By comparison, it was relatively insensitive to changes in cost, with a 20% upward or downward variation in operating or capital costs taking the project through a range of US$250 million to US$340 million in net present value.
While Coeur was busy with the mining plan, Palmarejo has roughly doubled the size of the mineral resource at the Guadalupe deposit.
The new estimate, by consulting firm Mine Development Associates, calculated an indicated resource of 710,000 tonnes grading 2.15 grams gold and 166 grams silver per tonne, and an inferred resource of 8 million tonnes grading 1.34 grams gold and 136 grams silver per tonne. Both resources were calculated at a cutoff grade of 0.8 gram per tonne gold-equivalent at less than 150 metres depth and 2.5 grams per tonne from 150 metres down.

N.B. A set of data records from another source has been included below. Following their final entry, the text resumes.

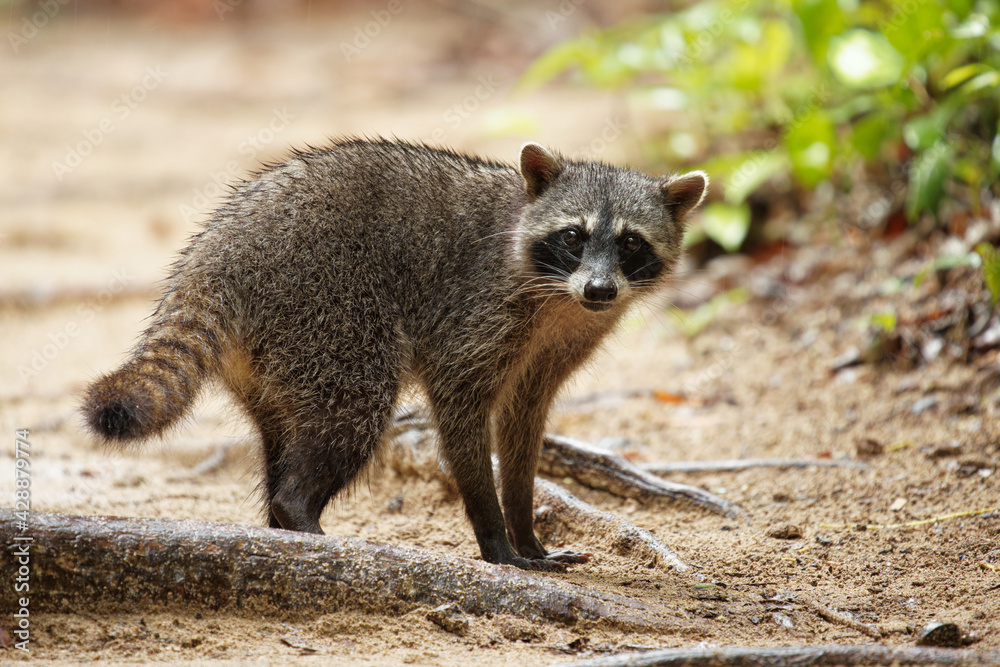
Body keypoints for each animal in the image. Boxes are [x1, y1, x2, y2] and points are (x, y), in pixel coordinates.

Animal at [82, 138, 707, 571]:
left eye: (631, 243)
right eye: (574, 236)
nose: (599, 290)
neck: (560, 299)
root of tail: (216, 251)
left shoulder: (557, 345)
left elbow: (523, 429)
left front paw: (525, 528)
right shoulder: (476, 313)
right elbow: (459, 418)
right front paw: (496, 536)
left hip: (276, 353)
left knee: (285, 433)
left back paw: (279, 523)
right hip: (327, 311)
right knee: (353, 410)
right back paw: (296, 509)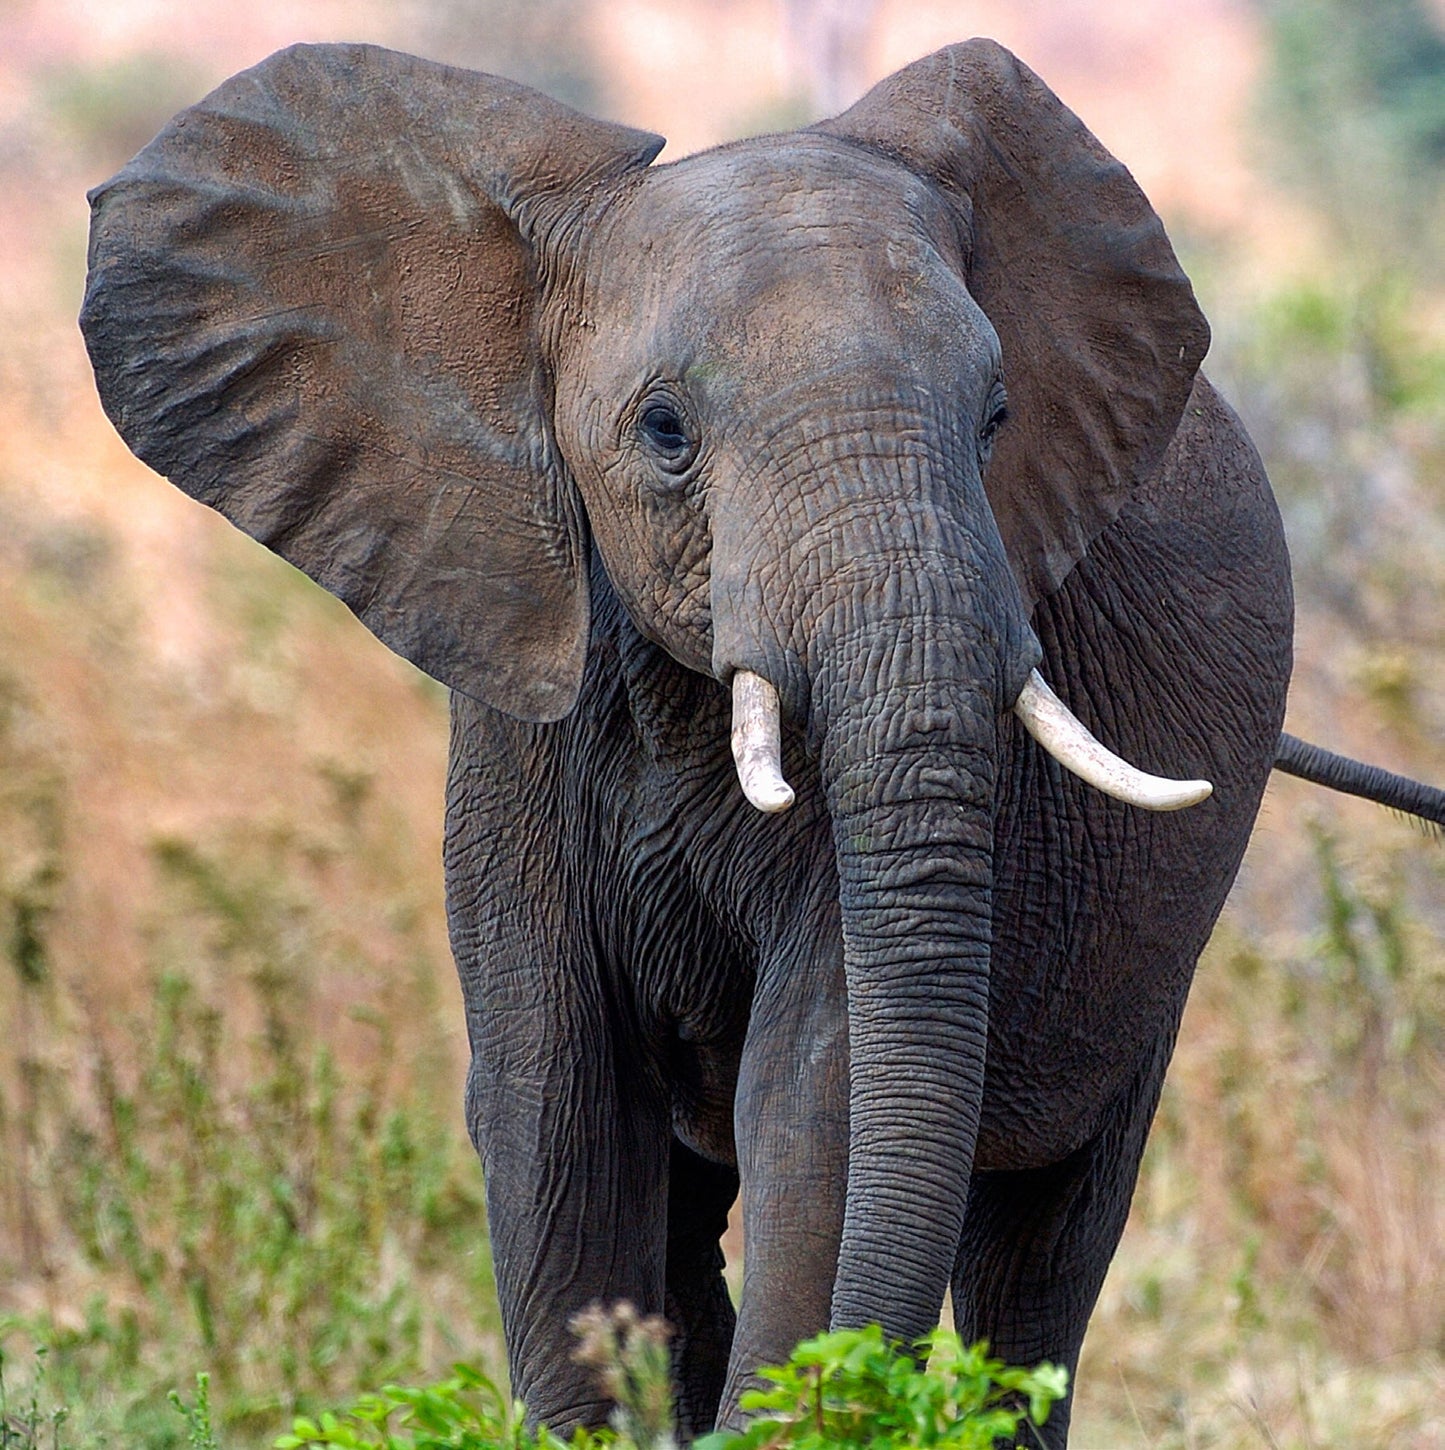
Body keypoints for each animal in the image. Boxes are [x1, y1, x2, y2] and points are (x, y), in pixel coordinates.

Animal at [80, 38, 1445, 1446]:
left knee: (1038, 1253)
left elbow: (819, 1093)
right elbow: (556, 1104)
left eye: (996, 418)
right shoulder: (521, 719)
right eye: (664, 431)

The previous resource estimate, all inferred, was 5.7 million tonnes at grades of 0.83 gram gold and 106 grams silver per tonne, based on a shallow cutoff of 0.8 gram and a deep cutoff of 3 grams per tonne, with the transition at the 1,300-metre elevation, about the same as the 150-metre depth cutoff.
Gold equivalent grades in silver were set at 1/55 of measured silver grades, in common with the Coeur feasibility study.

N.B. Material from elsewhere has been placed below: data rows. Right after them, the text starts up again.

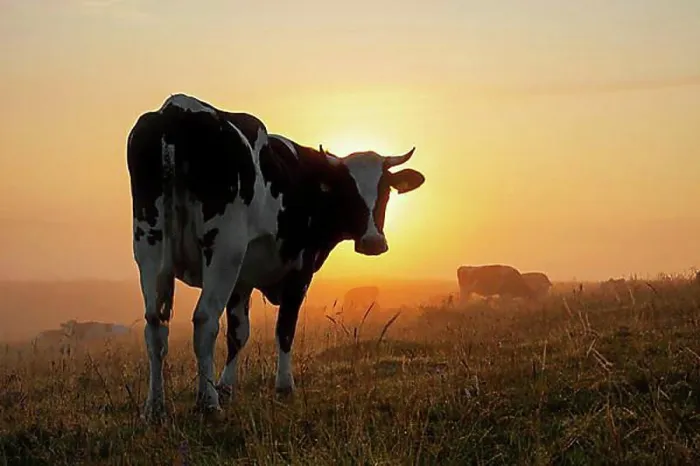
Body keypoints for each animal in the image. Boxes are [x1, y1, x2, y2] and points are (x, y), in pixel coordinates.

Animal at [127, 93, 425, 420]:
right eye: (349, 190)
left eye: (385, 191)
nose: (373, 241)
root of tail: (178, 109)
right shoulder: (299, 269)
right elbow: (284, 329)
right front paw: (283, 386)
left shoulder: (242, 280)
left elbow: (238, 334)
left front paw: (226, 387)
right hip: (223, 249)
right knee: (204, 320)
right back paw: (207, 403)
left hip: (149, 242)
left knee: (155, 324)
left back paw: (155, 406)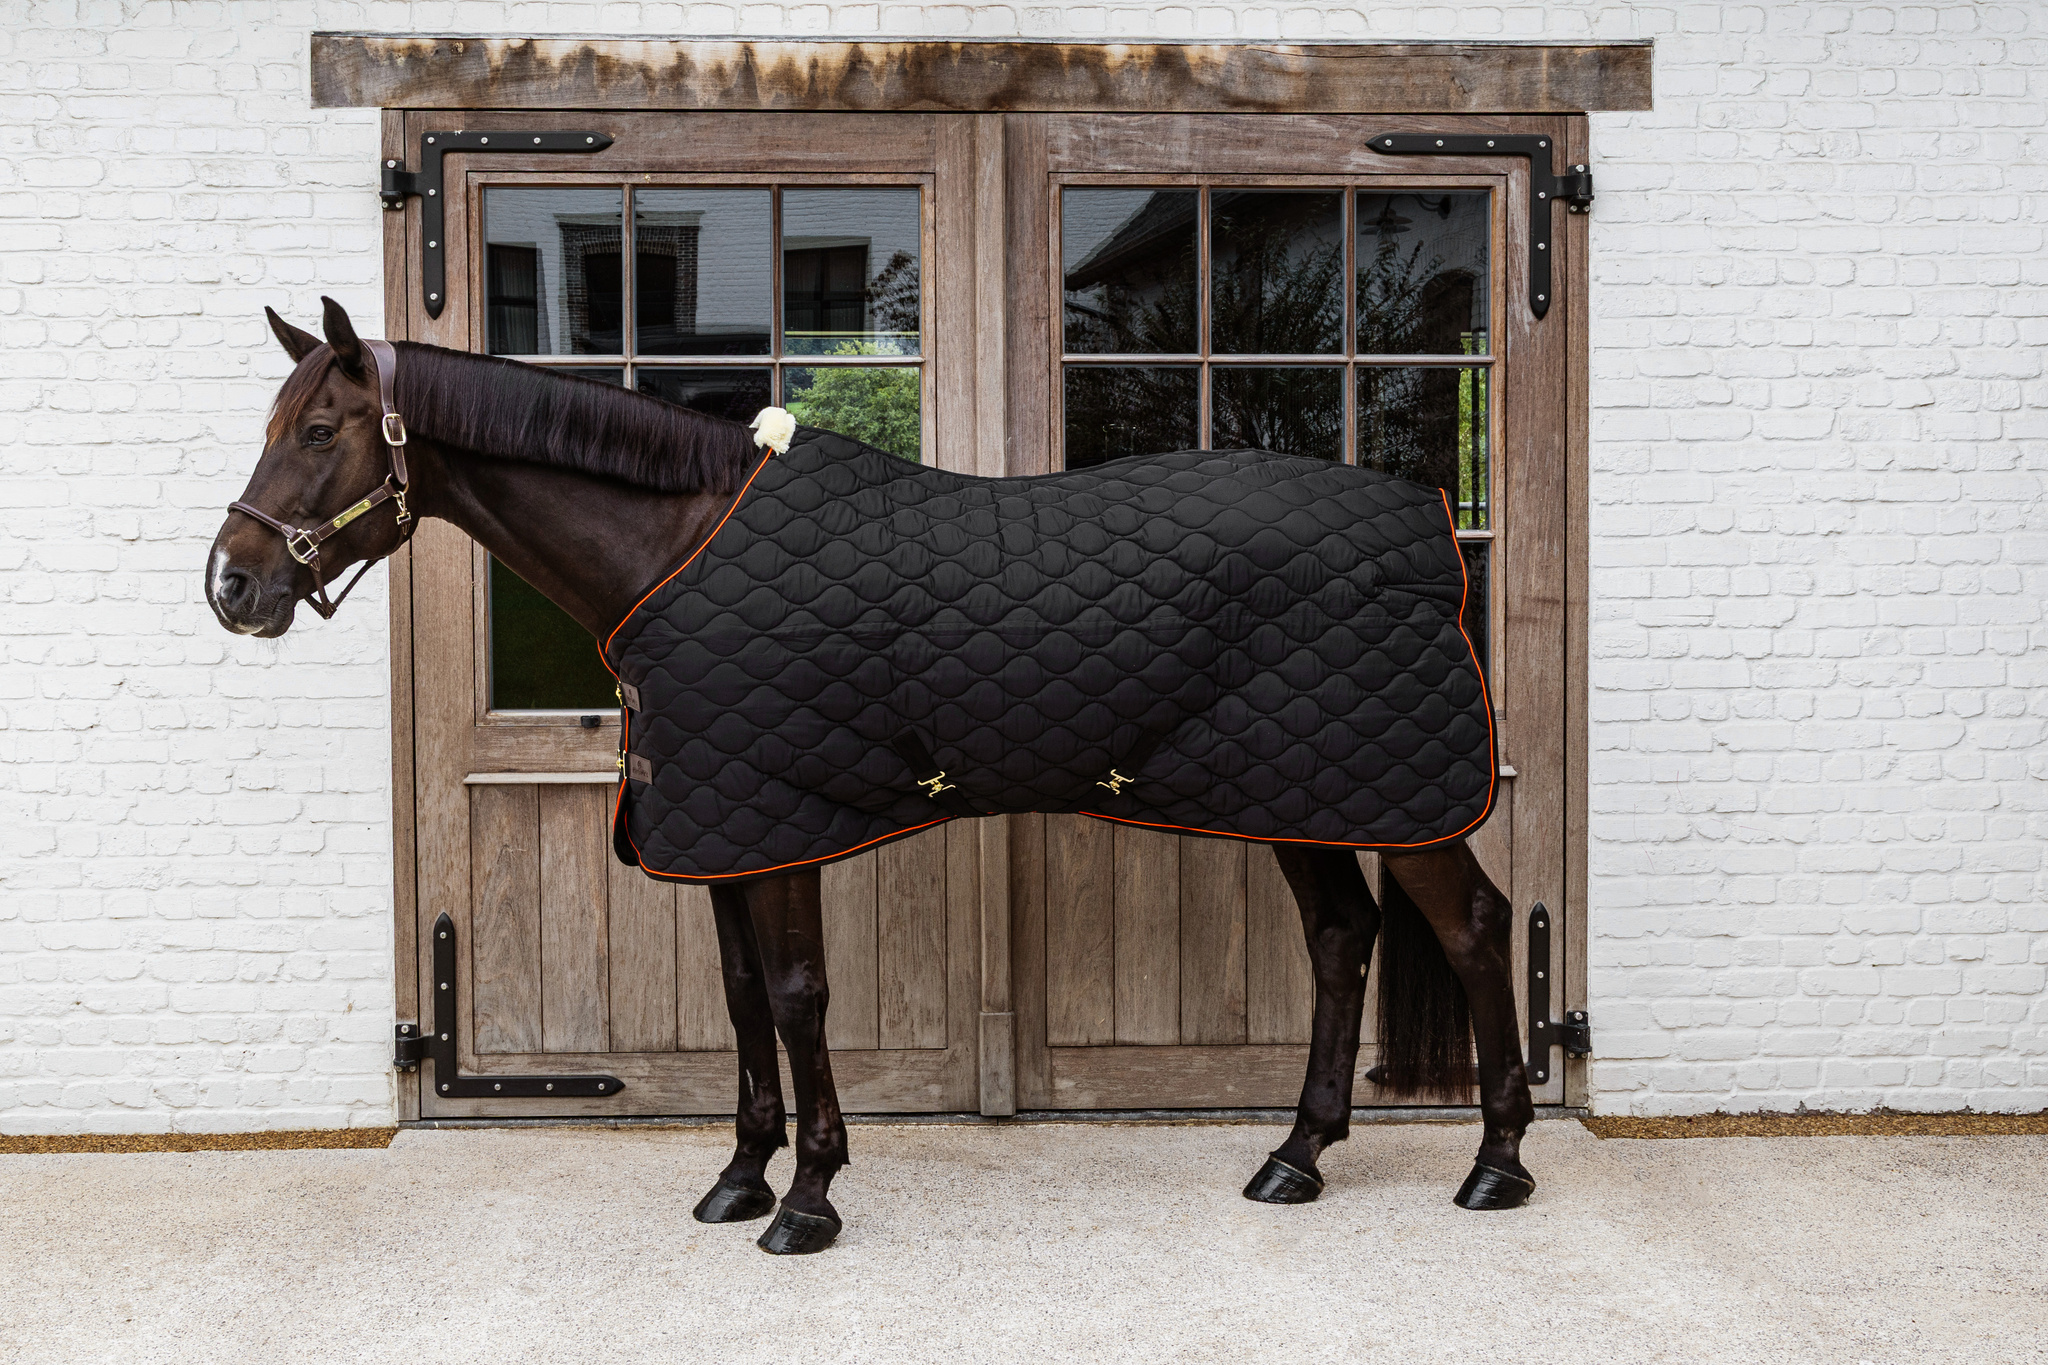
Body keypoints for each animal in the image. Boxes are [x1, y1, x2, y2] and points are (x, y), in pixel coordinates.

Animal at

The mineralization at Guadalupe is in a 2-km-long system of quartz veins, which dip to the northeast. Along the vein system are four prospects, Guadalupe Norte, Guadalupe, El Salto, and Las Animas. The mineralization in the veins is zoned, with silver near the surface and gold grades rising at depth.
The calculation did not take in recent drilling at Guadalupe, mainly at depth on Norte, Guadalupe, and Animas. A 34-hole program — 7,000 metres of diamond drilling and 2,500 metres of reverse-circulation drilling — intersected multiple mineralized zones of quartz or carbonate breccia in most holes.
True widths of the mineralization mainly varied from 2 to 12 metres, occasionally widening (the longest interval was 34.5 metres, or about 26 metres true width, grading 47 grams silver and 1.04 grams gold per tonne).
Among the better intersections were one of 22.5 metres grading 193 grams silver and 3.29 grams gold per tonne, about 17.2 metres in true width, and one of 17.5 metres grading 152 grams silver and 1.22 grams gold per tonne, about 11.3 metres true width. Both were at depth on Guadalupe Norte.
The resource at La Patria is 3.6 million tonnes grading 35 grams silver and 1.49 grams gold per tonne, all inferred.
Actual development work continues, with about US$55 million of the budget expended at the end of the second quarter. Site preparation was slightly behind schedule at that stage, but structural steel erection for the mill and leach plant was under way. A mill was ready to be shipped from South Africa. The national power utility is building a power line at a cost to the project of US$8.5 million, and an on-site diesel generation station is also under construction.
Palmarejo has a lease in place for a mining fleet, covering 95% of the cost of equipment, and tenders were in for contract mining.
Meanwhile, Coeur has filed the preliminary proxies to issue shares in its proposed takeover of Palmarejo and Bolnisi. Coeur is offering to take over Bolnisi and Palmarejo in an all-paper transaction that values the two companies at US$1.1 billion. Bolnisi shareholders would get 0.682 of a Coeur share for one Bolnisi, and Palmarejo shareholders 2.715 shares of Coeur for one Palmarejo.
The merger agreements have been amended to stretch the timeline for the merger, which was originally planned to close in the third quarter of the year. Now the parties expect to have the merger complete by year-end.